Excerpt provided |
++++++++
Some have raised the possibility that those kids have wound up in the hands of traffickers, an idea bolstered by a PBS "Frontline" report that aired on April 24 about trafficking in the United States. The episode traced how eight children were forced to work at an egg farm in Ohio.
Senator Rob Portman of Ohio, who is known for his advocacy on human trafficking issues, criticized HHS in the PBS special.
"We've got these kids. They're here. They're living on our soil," he said in the interview.
"And for us to just, you know, assume someone else is going to take care of them and throw them to the wolves, which is what HHS was doing, is flat-out wrong. I don't care what you think about immigration policy, it's wrong."
4. Trump blames Democrats; Marco Rubio says change the law.
As The Hill reported Sunday, Marco Rubio has expressed openness to changing the law.
"We have a problem and it needs to be dealt with. The ideal scenario is that families be kept together and returned expeditiously back to their country of origin," the Florida Republican U.S. senator said on the CBS Sunday show "Face the Nation."
"We sympathize with people that are coming here," he added. "America is the most generous country in the world and ideally you wouldn't put people through additional trauma once they came into the United States."
++++++++
Supplied material |

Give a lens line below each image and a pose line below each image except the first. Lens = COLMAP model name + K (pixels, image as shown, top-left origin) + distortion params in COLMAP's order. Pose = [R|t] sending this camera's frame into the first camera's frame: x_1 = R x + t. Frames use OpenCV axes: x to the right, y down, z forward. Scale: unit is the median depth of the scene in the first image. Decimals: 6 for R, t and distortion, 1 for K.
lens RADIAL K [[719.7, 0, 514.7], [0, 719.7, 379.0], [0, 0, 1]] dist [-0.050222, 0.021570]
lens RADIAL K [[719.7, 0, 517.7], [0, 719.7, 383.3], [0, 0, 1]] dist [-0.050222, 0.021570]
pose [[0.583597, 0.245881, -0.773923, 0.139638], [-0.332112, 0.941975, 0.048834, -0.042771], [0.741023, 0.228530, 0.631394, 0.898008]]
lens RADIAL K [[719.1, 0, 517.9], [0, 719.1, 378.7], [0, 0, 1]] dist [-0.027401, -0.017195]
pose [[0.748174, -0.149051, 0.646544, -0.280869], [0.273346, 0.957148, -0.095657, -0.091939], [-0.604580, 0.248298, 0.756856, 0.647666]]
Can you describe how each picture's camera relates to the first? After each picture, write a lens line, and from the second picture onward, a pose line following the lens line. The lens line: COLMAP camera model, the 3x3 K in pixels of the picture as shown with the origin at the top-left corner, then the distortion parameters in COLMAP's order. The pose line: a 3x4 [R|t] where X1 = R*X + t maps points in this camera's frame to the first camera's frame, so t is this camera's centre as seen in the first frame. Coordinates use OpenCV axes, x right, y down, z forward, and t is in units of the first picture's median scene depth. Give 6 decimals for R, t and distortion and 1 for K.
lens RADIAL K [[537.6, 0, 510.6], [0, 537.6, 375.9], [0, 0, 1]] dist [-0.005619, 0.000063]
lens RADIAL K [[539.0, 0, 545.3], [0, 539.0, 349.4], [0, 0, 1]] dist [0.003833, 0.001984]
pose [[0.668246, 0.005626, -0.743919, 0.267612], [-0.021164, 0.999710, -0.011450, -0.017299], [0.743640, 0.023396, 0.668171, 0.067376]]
++++++++
Activity list |
1. According to the excerpt, what did the PBS "Frontline" episode on trafficking trace?
2. Can you summarize the excerpt in two sentences?

Response list |
1. It traced how eight children were forced to work at an egg farm in Ohio.

2. A PBS "Frontline" report on trafficking in the United States traced how eight children were forced to work at an Ohio egg farm, and in it Senator Rob Portman criticized HHS for throwing such kids "to the wolves." Senator Marco Rubio has expressed openness to changing the law, saying on "Face the Nation" that ideally families would be kept together and returned expeditiously to their country of origin.